President Trump is preparing to lift a trade ban imposed by the Commerce Department on Shenzhen-based technology company ZTE, The Wall Street Journal reports, citing sources familiar with the ongoing trade talks between the United States and China. The two global superpowers are already said to have agreed to some basic details of a deal meant to provide a lifeline to ZTE whose operations were effectively crippled following a seven-year ban on purchasing any kind of American hardware or software which was issued last month.
While the pact is still being worked out, ZTE is understood to have agreed to significant concessions in exchange for the ban being lifted, including new fines meant to be imposed on top of the $892 million penalty the company paid last year over a conspiracy to violate U.S. trade sanctions imposed on North Korea and Iran. The original equipment manufacturer is also said to have agreed to make major management changes and alter its board structure, though the specifics of such efforts have yet to be ironed out. One source cited by the report remains adamant that Washington isn't using ZTE's case as leverage in its trade negotiations with China, though President Trump himself related the episode to the existing tensions between the two countries.

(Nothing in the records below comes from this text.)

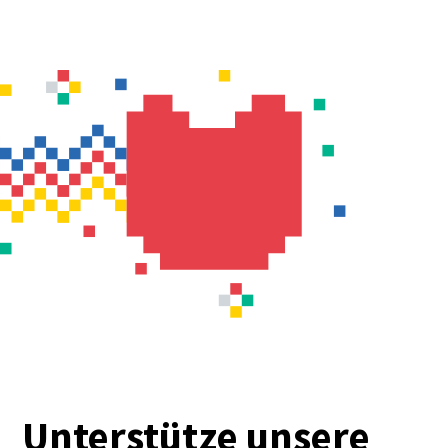
Unterstütze unsere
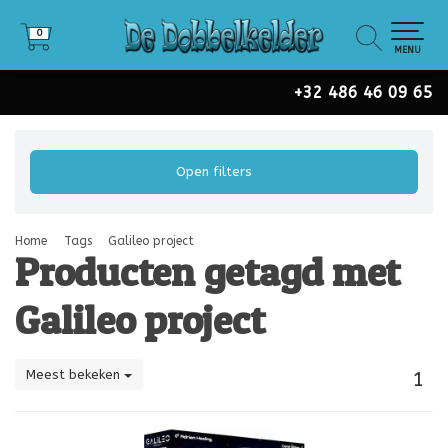
0
0
MENU
+32 486 46 09 65
Open filters
Home
Tags
Galileo project
Producten getagd met
Galileo project
Meest bekeken
1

The Commerce Department's ban is likely to bankrupt ZTE in the near future if it isn't lifted, with Beijing wanting to avoid that scenario at all cost, not only because it's a majority owner of the publicly traded OEM but also because the struggling firm is one of the largest telecom companies in the Far Eastern country that's meant to play an important role in China's 5G deployment efforts. As part of the same negotiations, the government helmed by President Xi Jinping is said to have agreed to lift tariffs imposed on U.S. farm goods, as per the same report. ZTE already filed for a reprieve of the supply ban but has yet to hear back from American regulators.